### DIRECTIONS
Rewrite the stretch from the start of the records through the line that contains "Minyorhyncha crassa", replacing "Minuca" with "Uca" and keeping everything else unchanged. Leave the pictures out of your answer.
[INPUT FOR THIS TASK Boundary: Start]
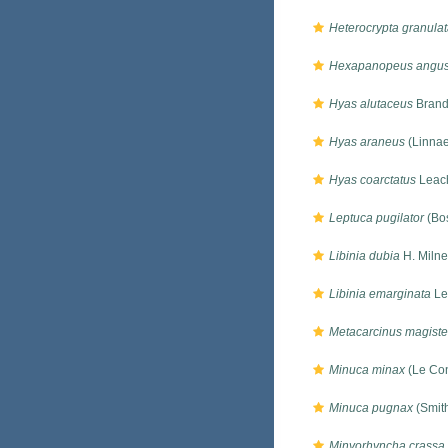
Heterocrypta granula
Hexapanopeus angust
Hyas alutaceus
Brand
Hyas araneus
(Linnae
Hyas coarctatus
Leac
Leptuca pugilator
(Bos
Libinia dubia
H. Miln
Libinia emarginata
Le
Metacarcinus magiste
Minuca minax
(Le Con
Minuca pugnax
(Smit
Minyorhyncha crassa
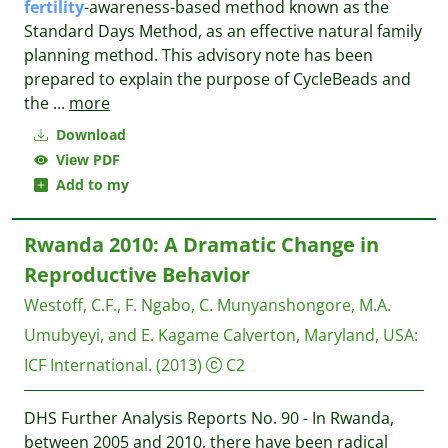
fertility
-awareness-based method known as the
Standard Days Method, as an effective natural family
planning method. This advisory note has been
prepared to explain the purpose of CycleBeads and
the
...
more
Download
View PDF
Add to my
Rwanda 2010: A Dramatic Change in
Reproductive Behavior
Westoff, C.F., F. Ngabo, C. Munyanshongore, M.A.
Umubyeyi, and E. Kagame
Calverton, Maryland, USA:
ICF International.
(2013)
C2
DHS Further Analysis Reports No. 90 - In Rwanda,
between 2005 and 2010, there have been radical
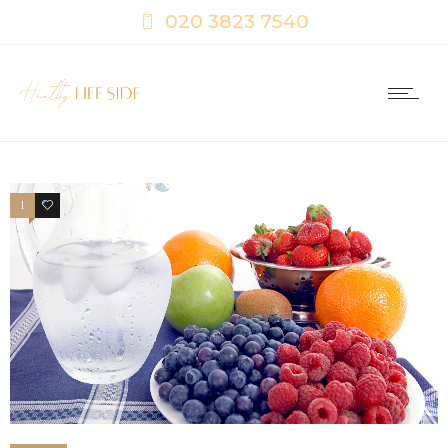
020 3823 7540
1
0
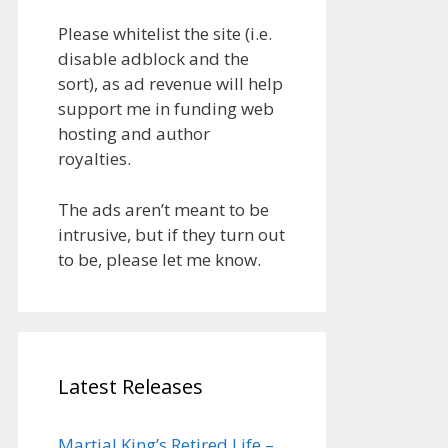
Please whitelist the site (i.e.
disable adblock and the
sort), as ad revenue will help
support me in funding web
hosting and author
royalties.
The ads aren’t meant to be
intrusive, but if they turn out
to be, please let me know.
Latest Releases
Martial King’s Retired Life –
[INPUT FOR THIS TASK Boundary: End]
### TASK RESPONSE
Heterocrypta granula
Hexapanopeus angust
Hyas alutaceus
Brand
Hyas araneus
(Linnae
Hyas coarctatus
Leac
Leptuca pugilator
(Bos
Libinia dubia
H. Miln
Libinia emarginata
Le
Metacarcinus magiste
Uca minax
(Le Con
Uca pugnax
(Smit
Minyorhyncha crassa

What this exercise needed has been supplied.